Written instruction A
In the PostgreSQL order-function passage below, what does the abbreviation CTE stand for?
Written instruction B
From the PostgreSQL order-function passage below, output the portion starting at "Then we use" and ending at "in this case).".
Written instruction C
Pick up the PostgreSQL order-function passage below from its last sentence and keep writing.

Passage shown
+++
CREATE TABLE ord_details(
    ord_id INTEGER NOT NULL REFERENCES ord_hdr ON DELETE CASCADE,
    rowno SMALLINT NOT NULL,
    prod_id INTEGER NOT NULL REFERENCES prod,
    qty numeric(8, 2) NOT NULL,
    price numeric(8, 2) NOT NULL,
    amt numeric(12, 2) NOT NULL,
    CONSTRAINT ord_details_pk PRIMARY KEY (ord_id, rowno));

The code for the (PL/PgSQL) function that processes the order acquisition is:

CREATE FUNCTION json_test(val json) RETURNS INTEGER AS $$
BEGIN
    WITH hdr_data AS(
        SELECT (val ->> 'cust_id')::INTEGER AS cust_id,
            (val ->> 'ord_date')::date AS ord_date,
            (val ->> 'payc_id')::INTEGER AS paym_id,
            val - > 'rows' AS details),
    rows_coll AS (
        SELECT json_array_elements(details) AS r
        FROM hdr_data),
    details AS (
        SELECT (r ->> 'rowno')::SMALLINT rowno,
            (r ->> 'prod_id')::INTEGER prod_id,
            (r ->> 'qty')::DECIMAL qty,
            (r ->> 'price')::DECIMAL price
        FROM rows_coll AS r),
    hdr AS (
        INSERT INTO ord_hdr(
            cust_id,
            ord_date,
            paym_id )
    SELECT
        cust_id,
        ord_date,
        COALESCE(paym_id, (SELECT paym_id FROM cust WHERE cust_id = hdr_data.cust_id))
    FROM hdr_data RETURNING ord_id)
    INSERT INTO ord_details(
        ord_id,
        rowno,
        prod_id,
        qty,
        price,
        amt )
    SELECT
      ord_id,
      rowno,
      prod_id,
      qty,
      COALESCE(price, prod.prod_price),
      COALESCE(price, prod.prod_price) * qty
    FROM
      hdr,
      details
      JOIN prod USING(prod_id);

    UPDATE ord_hdr
    SET ord_amt = (
      SELECT sum(amt)
      FROM ord_details
      WHERE ord_id = currval('ord_hdr_ord_id_seq'::regclass))
    WHERE ord_id = currval('ord_hdr_ord_id_seq'::regclass);

    RETURN currval('ord_hdr_ord_id_seq'::regclass);
END;
$$ LANGUAGE 'plpgsql';

This code needs explanation. It takes advantage of some PostgreSQL features, some of which are available on other databases. First the parameter is a JSON value. The caller can send a string casting it to JSON and this string will be parsed and sent to the function as a JSON value. An example call may be:

SELECT json_test(
        '{"cust_id": 223, "ord_date":"2014-06-02", "payc_id": 22, "rows": [{
        "rowno": 1, "prod_id": 24, "qty": 2, "price": 5.50},{
        "rowno": 2, "prod_id": 27, "qty": 1, "price": 12.50}]}'::json);

Then we use a CTE (Common Table Expression) to decompose our JSON message into normalized terms that can be used as relations. So, to generalize the approach, let's consider that our input JSON is a master-detail structure, potentially with many detail sections containing further detail sections, a tree of sub-relations that starts from a root node (this approach works also if the root node is itself a collection but the code is a bit different in this case).
+++
Extracted entries
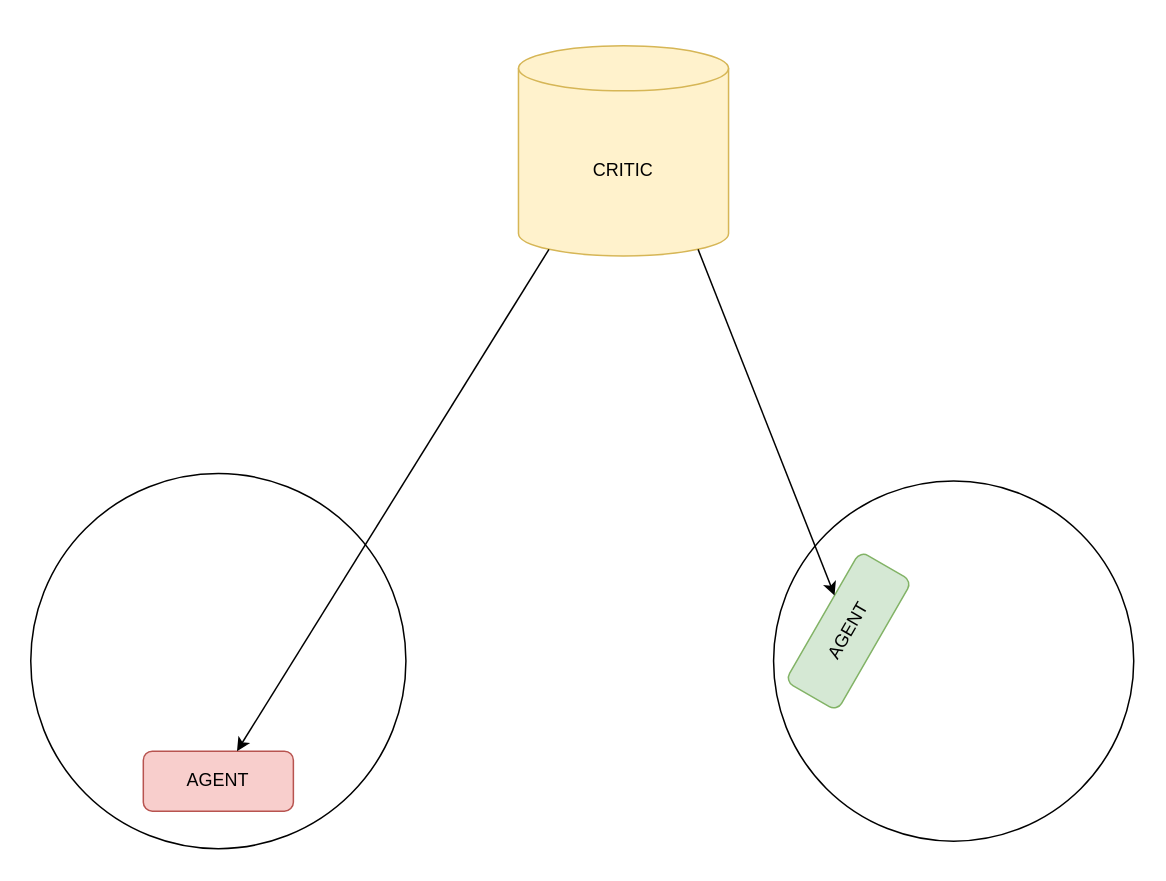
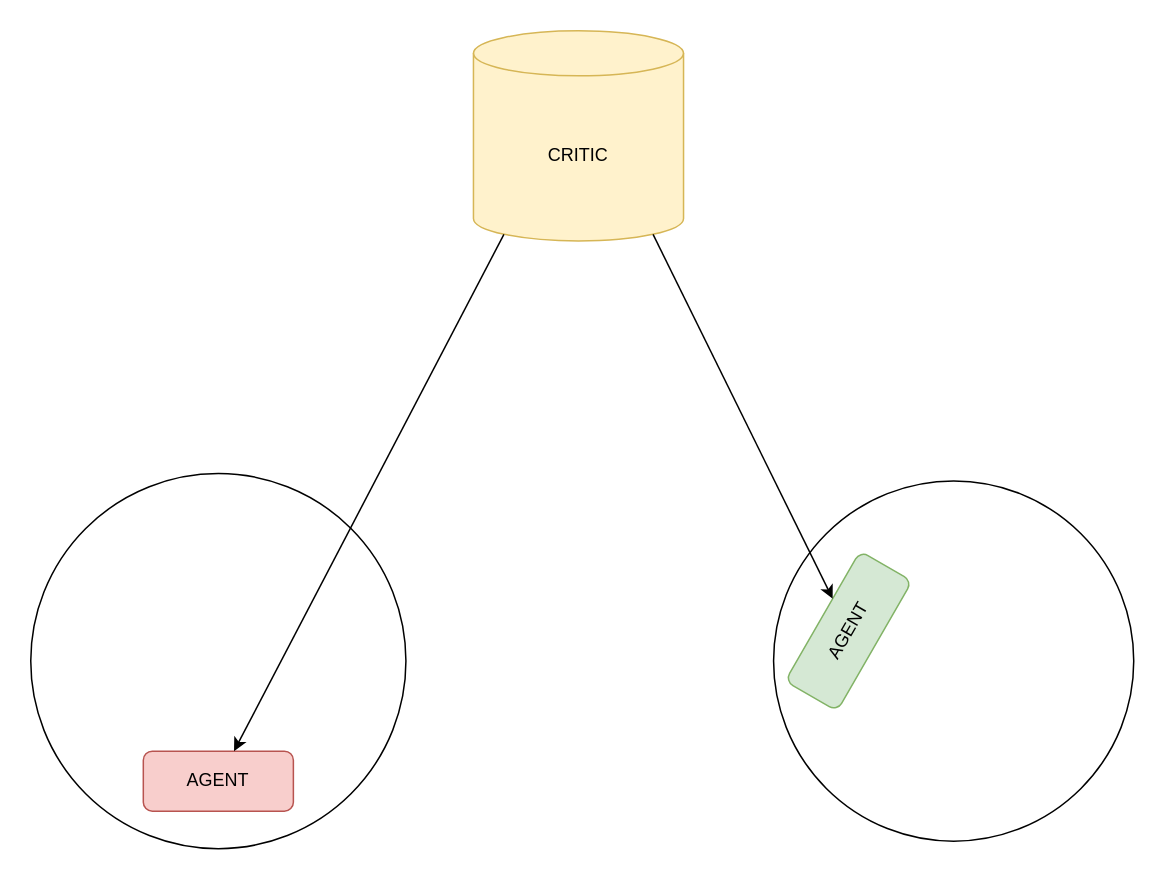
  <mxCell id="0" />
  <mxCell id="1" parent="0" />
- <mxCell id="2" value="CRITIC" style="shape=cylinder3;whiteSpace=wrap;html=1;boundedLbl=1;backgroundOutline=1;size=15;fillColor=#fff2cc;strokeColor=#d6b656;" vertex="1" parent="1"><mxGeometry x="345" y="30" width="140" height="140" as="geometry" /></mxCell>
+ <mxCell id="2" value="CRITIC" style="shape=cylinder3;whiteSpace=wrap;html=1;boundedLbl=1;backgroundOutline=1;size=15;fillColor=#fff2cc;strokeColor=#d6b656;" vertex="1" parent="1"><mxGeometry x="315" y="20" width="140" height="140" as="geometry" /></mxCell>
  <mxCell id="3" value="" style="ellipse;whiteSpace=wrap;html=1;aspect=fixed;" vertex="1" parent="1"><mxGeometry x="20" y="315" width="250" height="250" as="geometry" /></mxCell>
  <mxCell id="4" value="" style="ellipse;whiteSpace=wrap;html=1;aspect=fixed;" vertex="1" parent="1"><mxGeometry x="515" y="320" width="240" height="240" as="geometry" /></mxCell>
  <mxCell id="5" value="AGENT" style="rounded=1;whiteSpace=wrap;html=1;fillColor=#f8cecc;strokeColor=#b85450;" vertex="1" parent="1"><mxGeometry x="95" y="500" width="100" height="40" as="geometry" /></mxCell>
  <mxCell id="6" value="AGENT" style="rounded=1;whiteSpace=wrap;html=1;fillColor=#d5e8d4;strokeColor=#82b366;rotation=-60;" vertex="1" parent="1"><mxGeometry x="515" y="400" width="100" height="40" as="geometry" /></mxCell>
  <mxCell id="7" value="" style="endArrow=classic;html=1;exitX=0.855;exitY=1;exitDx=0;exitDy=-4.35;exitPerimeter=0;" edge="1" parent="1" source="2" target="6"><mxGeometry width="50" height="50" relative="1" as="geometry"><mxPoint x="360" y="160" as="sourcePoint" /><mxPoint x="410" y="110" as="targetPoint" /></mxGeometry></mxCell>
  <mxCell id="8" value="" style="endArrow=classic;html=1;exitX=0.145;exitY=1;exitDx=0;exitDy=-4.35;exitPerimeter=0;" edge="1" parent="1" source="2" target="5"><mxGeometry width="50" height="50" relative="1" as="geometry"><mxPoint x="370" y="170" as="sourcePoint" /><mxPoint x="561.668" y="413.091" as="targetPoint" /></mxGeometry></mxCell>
+++
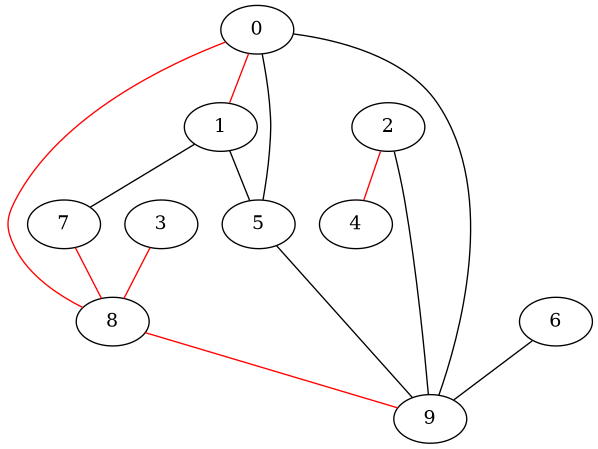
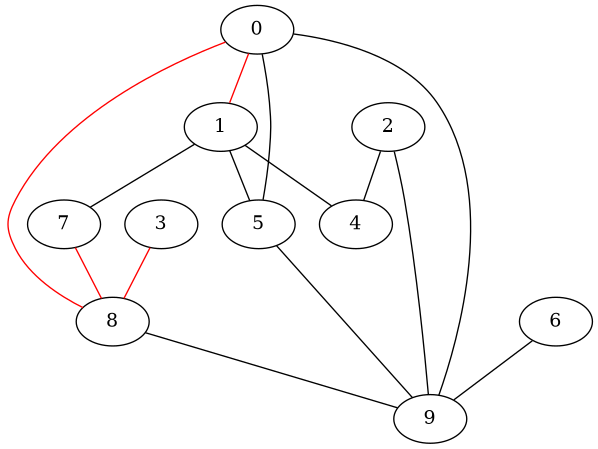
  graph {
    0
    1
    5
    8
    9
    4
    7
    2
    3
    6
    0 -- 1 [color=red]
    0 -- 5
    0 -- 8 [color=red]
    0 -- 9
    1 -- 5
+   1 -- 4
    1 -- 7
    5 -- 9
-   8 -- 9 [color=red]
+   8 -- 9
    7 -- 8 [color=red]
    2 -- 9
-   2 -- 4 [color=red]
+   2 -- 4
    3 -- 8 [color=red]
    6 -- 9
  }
+++
Reply A
Common Table Expression

Reply B
Then we use a CTE (Common Table Expression) to decompose our JSON message into normalized terms that can be used as relations. So, to generalize the approach, let's consider that our input JSON is a master-detail structure, potentially with many detail sections containing further detail sections, a tree of sub-relations that starts from a root node (this approach works also if the root node is itself a collection but the code is a bit different in this case).

Reply C
The first thing we want to do is take the root and expose the various data items at this level as the expected data types in order to use them as input values to an insert statement. PosthgreSQL offers us the ->> operator which accesses a single term from a JSON value and returns it as a string of characters. So for example val ->> 'cust_id' returns the cust_id value in the JSON as a string. We can then cast the string to the appropriate data type as in (val ->> 'cust_id')::integer to get the final input value.
For each collection embedded in the root node we want to expose it as a JSON array value. In order to do this we use the -> operator that return the JSON value corresponding to the referred member. So in our case val -> 'rows' returns a JSON array of the order rows.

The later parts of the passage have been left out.